We will discuss what happens in between these two readings in up-coming days. For now, know that David has returned to Jerusalem having regained his throne.

2 Samuel 19:15-23
15 So the king came back to the Jordan, and Judah came to Gilgal to meet the king and to bring the king over the Jordan.
16 And Shimei the son of Gera, the Benjaminite, from Bahurim, hurried to come down with the men of Judah to meet King David.
17 And with him were a thousand men from Benjamin. And Ziba the servant of the house of Saul, with his fifteen sons and his twenty servants, rushed down to the Jordan before the king,
18 and they crossed the ford to bring over the king’s household and to do his pleasure. And Shimei the son of Gera fell down before the king, as he was about to cross the Jordan,
19 and said to the king, “Let not my lord hold me guilty or remember how your servant did wrong on the day my lord the king left Jerusalem. Do not let the king take it to heart.
20 For your servant knows that I have sinned. Therefore, behold, I have come this day, the first of all the house of Joseph to come down to meet my lord the king.”
21 Abishai the son of Zeruiah answered, “Shall not Shimei be put to death for this, because he cursed the Lord’s anointed?”
22 But David said, “What have I to do with you, you sons of Zeruiah, that you should this day be as an adversary to me? Shall anyone be put to death in Israel this day? For do I not know that I am this day king over Israel?”
23 And the king said to Shimei, “You shall not die.” And the king gave him his oath.  
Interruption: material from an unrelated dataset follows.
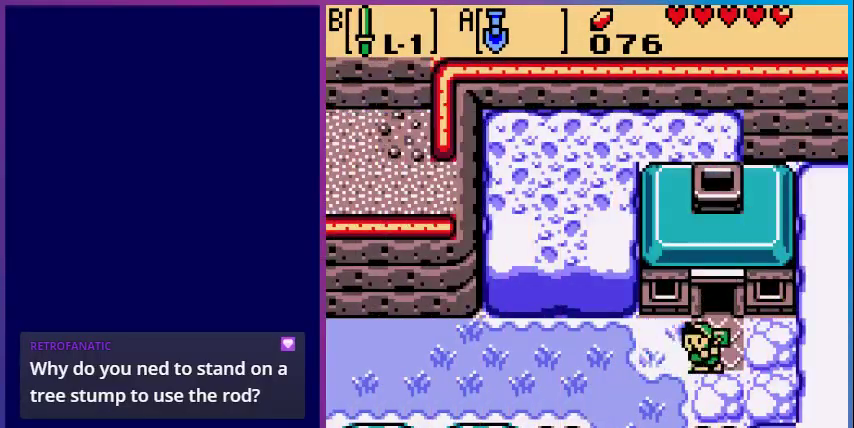
{"buttons": ["DPAD_DOWN"], "events": [[367, "DPAD_DOWN", "down"], [367, "DPAD_LEFT", "up"]]}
A beleaguered David continues on his march away from Jerusalem, women and children in tow. He has already been beset by Ziba, telling him that Mephibosheth is after his crown as well as Absalom. Now, he is assaulted by Shimei with curses and stones. This tribe-mate of Saul's allows his rage to fill his mouth with dangerous words; dangerous because to shout such things at the king could easily mean your death. But he doesn’t stop. David is even offered the opportunity to see Shimei’s head removed from his shoulders, but he doesn’t take it. Shimei even eventually begins to shower David (and his company) with dirt. The original Hebrew colorfully says “dirting him with dirt”, changing the noun into a verb. And David shrugs it off, not exacting the revenge that all would see as just. Again we see the character of David. This is a changed David; one who chooses mercy over revenge. We cannot possibly know what was in David’s heart as he listened to the curses of Shimei. We can be certain that he was tired, possibly frightened, and definitely troubled. His kingdom was collapsing at his feet. Yet in the middle of this stress, he chooses mercy. A man’s life is spared and later, restoration is granted. Had David seen Shimei killed, that would never have been possible.

We are sometimes fearful to grant mercy to someone who has wronged us. While we may not want to see their head lopped off we are tempted to sever the relationship and close the door on future restoration. This not only hurts them but hurts us as well. Broken relationships always leave a scar and those scars can cause further pain. Like an actual scar on our skin, which can become tight and may possibly even restrict movement, a scar on your spirit can do the same thing. Perhaps you spend energy rehearsing conversations with that person in your mind, or you go out of your way to avoid them. You may even be guilty of speaking poorly of them to others, thus further damaging their reputation and your own. Our take home point for today may be that keeping the door open for a restored relationship is generally a good idea. Of course there are those who are simply unwilling to keep that door open with you. But as far as you are able striving to pave the path toward forgiveness is a good idea. David comes through once again as a positive role model.